:: Input for this task ::
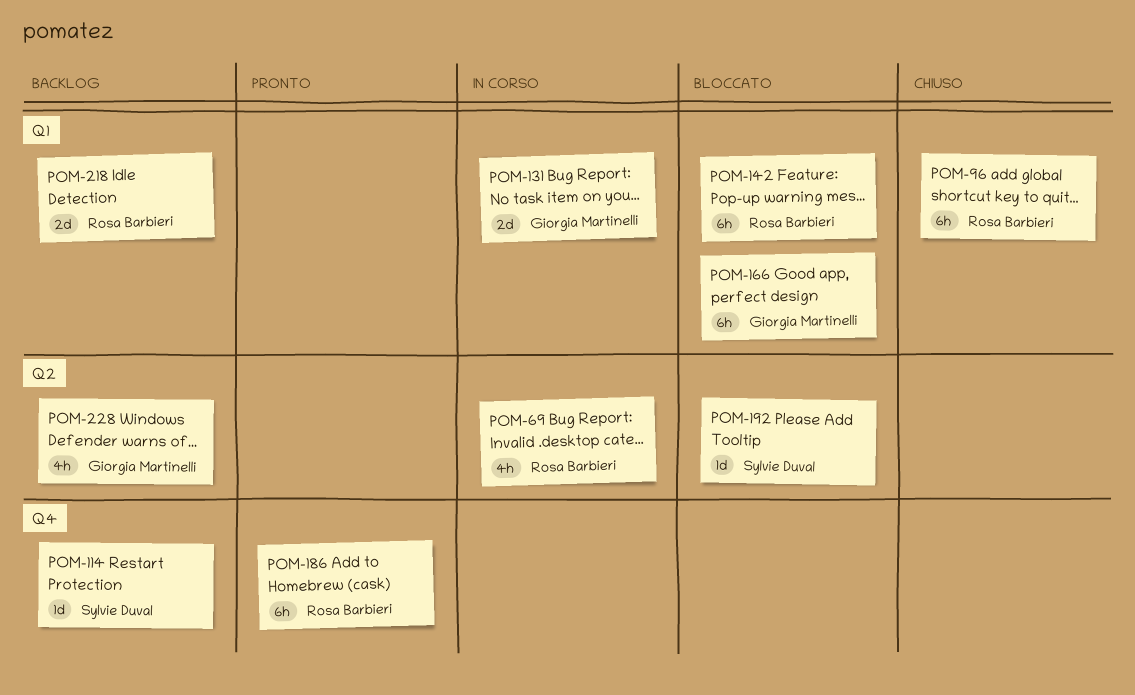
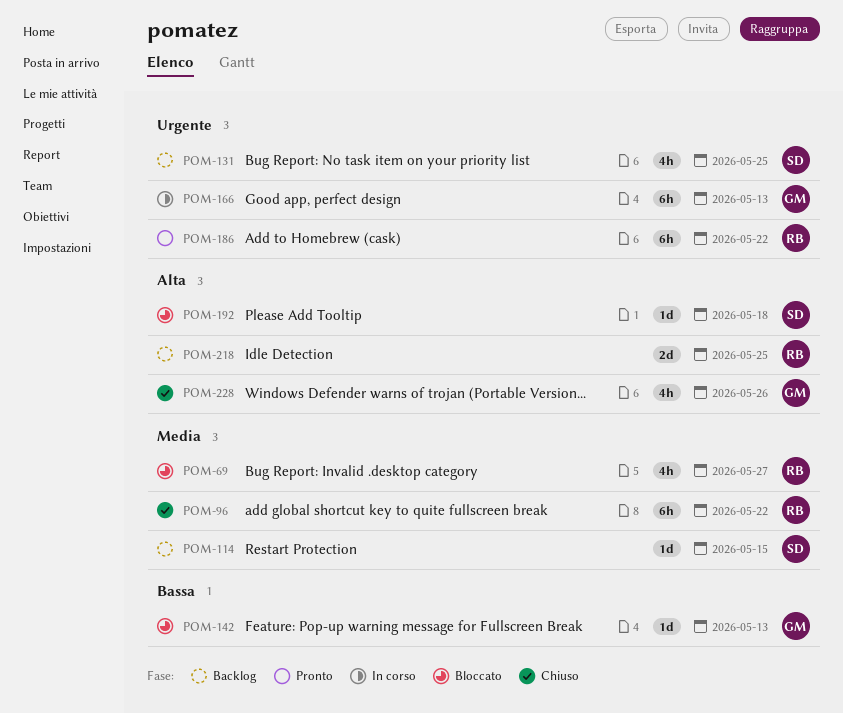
POM-69, status: In corso -> Bloccato
POM-131, status: In corso -> Backlog
POM-131, owner: Giorgia Martinelli -> Sylvie Duval
POM-131, estimate: 2d -> 4h
POM-142, owner: Rosa Barbieri -> Giorgia Martinelli
POM-142, estimate: 6h -> 1d
POM-166, status: Bloccato -> In corso
POM-228, status: Backlog -> Chiuso

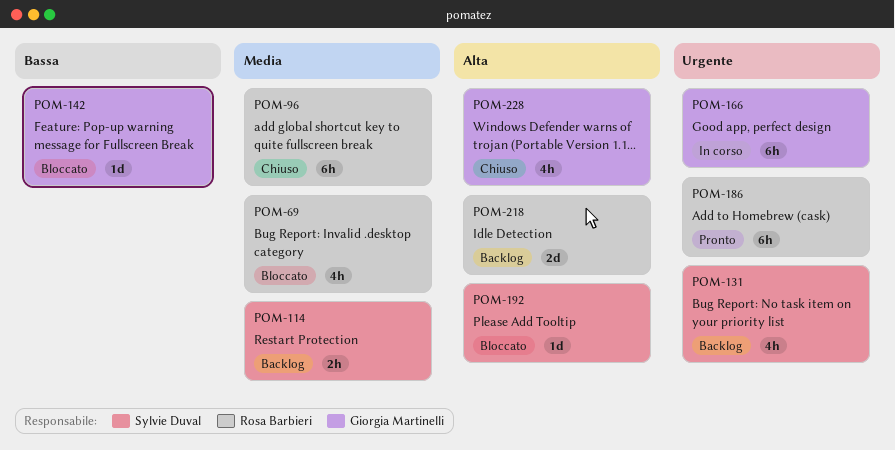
POM-114, estimate: 1d -> 2h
:::
» **Assignment**:
Pull out every line holding "owner" from the records above, and copy it.

» **Answer to the problem**:
POM-131, owner: Giorgia Martinelli -> Sylvie Duval
POM-142, owner: Rosa Barbieri -> Giorgia Martinelli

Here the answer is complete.